After Bremen elections in 2015, Müller became municipal councillor and head for the parks and open space planning department (Gartenbauamt). It provides planning, building and keeping of the Green in Bremerhaven, which also means responsibility for biodiversity and climate adoption concerning tree selection and saving green areas. Müller focussed on sustainability and better conditions for bees and insects in Bremerhaven. He implemented more wildflower meadows in Bremerhaven especially near to streets and on Green areas. He supported learning programs in schools at Bremerhaven, which focus on biodiversity. The Gartenbauamt extensively refurbished the historical Holzhafen at Geestemuende in the term of office of Müller. Müller led the department until June 2019.

==== Member of Bremen Parliament ====
In 2019 Müller has been elected to Bürgerschaft of Bremen for Bündnis '90/Die Grünen. Müller is chairman of the harbour committee of the Bremen Parliament. He is speaker on innovation and technology for his Green Party. Müller is expert to the Energiewende process in Germany and Bremen (state). He also works for a German Research Institute focused on Wind energy systems at Bremerhaven.

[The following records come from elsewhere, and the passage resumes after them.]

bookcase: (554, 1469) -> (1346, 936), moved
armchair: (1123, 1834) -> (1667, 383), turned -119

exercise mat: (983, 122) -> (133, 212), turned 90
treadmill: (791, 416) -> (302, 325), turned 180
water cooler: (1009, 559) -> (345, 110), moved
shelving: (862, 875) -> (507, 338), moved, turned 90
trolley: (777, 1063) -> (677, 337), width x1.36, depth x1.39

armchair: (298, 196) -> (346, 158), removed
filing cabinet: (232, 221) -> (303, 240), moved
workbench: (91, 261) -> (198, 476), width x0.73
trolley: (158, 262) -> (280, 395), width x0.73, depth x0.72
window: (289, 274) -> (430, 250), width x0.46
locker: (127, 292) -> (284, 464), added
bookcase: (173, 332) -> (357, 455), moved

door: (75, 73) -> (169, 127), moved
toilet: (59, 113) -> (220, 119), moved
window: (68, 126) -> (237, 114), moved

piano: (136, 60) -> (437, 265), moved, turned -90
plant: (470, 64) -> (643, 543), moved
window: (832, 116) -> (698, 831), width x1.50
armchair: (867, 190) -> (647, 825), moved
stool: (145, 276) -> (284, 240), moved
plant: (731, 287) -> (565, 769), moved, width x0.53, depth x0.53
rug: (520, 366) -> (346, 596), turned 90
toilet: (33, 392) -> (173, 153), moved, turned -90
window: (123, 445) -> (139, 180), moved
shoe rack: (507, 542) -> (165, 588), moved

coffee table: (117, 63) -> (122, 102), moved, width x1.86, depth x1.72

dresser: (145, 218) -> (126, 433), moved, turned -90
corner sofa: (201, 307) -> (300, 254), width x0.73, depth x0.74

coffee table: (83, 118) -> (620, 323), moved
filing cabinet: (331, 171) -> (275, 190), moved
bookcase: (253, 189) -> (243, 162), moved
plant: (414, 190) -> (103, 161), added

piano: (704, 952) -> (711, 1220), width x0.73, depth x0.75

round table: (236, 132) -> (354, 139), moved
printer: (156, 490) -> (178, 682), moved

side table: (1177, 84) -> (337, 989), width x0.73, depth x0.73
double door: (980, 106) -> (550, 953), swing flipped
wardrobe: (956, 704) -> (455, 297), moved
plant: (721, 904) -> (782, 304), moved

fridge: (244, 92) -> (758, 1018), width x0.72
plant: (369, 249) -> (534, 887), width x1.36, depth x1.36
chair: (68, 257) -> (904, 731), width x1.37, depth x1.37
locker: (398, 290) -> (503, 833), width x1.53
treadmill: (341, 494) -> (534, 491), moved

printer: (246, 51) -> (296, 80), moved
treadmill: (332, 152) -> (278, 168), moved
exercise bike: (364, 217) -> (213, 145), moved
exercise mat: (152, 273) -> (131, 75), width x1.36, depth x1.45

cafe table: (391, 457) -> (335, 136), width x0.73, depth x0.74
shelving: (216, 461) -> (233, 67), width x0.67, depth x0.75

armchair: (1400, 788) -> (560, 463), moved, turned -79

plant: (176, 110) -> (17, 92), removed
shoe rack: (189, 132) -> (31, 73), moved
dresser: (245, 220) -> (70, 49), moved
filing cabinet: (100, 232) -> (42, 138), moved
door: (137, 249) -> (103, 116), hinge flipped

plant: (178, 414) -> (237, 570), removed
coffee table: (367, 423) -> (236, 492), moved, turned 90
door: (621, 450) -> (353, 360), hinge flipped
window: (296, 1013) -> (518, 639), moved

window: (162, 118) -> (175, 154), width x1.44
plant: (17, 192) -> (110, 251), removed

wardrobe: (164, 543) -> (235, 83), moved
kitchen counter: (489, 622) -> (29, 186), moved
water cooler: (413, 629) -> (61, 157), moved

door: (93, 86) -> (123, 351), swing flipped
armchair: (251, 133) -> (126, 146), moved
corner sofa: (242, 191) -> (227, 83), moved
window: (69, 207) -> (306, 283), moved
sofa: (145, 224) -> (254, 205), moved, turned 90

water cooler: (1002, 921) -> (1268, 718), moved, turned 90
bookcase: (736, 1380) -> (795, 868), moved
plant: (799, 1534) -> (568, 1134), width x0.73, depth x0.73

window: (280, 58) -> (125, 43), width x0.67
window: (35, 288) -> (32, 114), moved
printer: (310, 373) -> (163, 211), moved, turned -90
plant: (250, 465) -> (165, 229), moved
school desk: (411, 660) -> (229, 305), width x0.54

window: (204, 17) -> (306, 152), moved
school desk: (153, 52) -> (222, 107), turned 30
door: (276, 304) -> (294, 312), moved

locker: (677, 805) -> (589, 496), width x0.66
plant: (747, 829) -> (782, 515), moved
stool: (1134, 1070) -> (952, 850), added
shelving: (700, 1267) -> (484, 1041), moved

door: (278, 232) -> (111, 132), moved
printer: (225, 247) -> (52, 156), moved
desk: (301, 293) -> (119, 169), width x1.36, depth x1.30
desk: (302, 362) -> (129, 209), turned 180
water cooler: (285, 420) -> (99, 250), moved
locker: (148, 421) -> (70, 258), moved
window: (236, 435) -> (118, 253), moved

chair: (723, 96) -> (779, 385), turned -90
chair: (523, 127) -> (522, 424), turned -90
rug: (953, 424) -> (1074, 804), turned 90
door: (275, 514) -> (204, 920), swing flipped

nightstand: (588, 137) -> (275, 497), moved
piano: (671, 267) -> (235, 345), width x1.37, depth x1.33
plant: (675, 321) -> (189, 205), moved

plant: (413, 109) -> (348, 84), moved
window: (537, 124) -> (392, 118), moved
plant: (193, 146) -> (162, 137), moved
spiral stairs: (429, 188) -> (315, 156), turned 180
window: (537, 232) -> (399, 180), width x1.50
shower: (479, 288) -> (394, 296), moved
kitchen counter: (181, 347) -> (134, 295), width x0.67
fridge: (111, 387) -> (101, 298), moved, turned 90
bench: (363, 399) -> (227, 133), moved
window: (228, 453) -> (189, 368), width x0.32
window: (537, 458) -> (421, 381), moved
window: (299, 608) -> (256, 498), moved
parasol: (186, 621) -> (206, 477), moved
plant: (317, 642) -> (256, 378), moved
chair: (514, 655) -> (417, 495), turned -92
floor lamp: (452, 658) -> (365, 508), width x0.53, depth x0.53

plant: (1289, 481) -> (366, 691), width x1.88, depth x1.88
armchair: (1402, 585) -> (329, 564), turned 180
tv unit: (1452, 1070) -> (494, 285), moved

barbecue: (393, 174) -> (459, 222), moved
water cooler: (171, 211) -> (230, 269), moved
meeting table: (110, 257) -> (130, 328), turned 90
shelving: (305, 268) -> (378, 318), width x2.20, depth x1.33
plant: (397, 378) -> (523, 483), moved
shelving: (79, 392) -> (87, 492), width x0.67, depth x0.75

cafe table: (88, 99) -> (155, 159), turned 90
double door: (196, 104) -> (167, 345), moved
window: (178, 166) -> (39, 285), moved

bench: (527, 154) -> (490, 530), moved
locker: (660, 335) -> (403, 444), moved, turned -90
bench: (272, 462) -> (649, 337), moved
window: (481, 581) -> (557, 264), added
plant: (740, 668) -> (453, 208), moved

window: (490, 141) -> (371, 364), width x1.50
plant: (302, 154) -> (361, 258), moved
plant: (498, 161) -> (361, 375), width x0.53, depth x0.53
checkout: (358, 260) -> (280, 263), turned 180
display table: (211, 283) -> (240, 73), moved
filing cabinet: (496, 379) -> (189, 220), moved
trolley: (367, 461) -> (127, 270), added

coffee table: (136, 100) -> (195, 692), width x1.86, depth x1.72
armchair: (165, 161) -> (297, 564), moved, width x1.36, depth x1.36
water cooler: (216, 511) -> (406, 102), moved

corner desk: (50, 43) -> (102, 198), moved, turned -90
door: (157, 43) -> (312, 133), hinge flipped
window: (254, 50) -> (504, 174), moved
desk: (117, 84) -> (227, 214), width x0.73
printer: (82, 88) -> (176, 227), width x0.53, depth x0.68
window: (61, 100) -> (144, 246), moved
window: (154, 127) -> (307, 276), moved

Müller also led the Green negotiations team concerning economy and harbour policies. These finally concluded as a part to the coalition contract of SPD, Bündnis '90/Die Grünen and The Left (Germany).

Müller is an elected member of the first inquiry commission concerning climate protection of Bremische Bürgerschaft.

==== UN Internet Governance ====
Müller participated in UN IGF 2019 at Berlin. Müller is focussed on digitalization as a broad participation process. This means a regulation on hate and faked news on the Internet. Müller presented results of his research at the European Communication Convention ECC 2017 at Munich.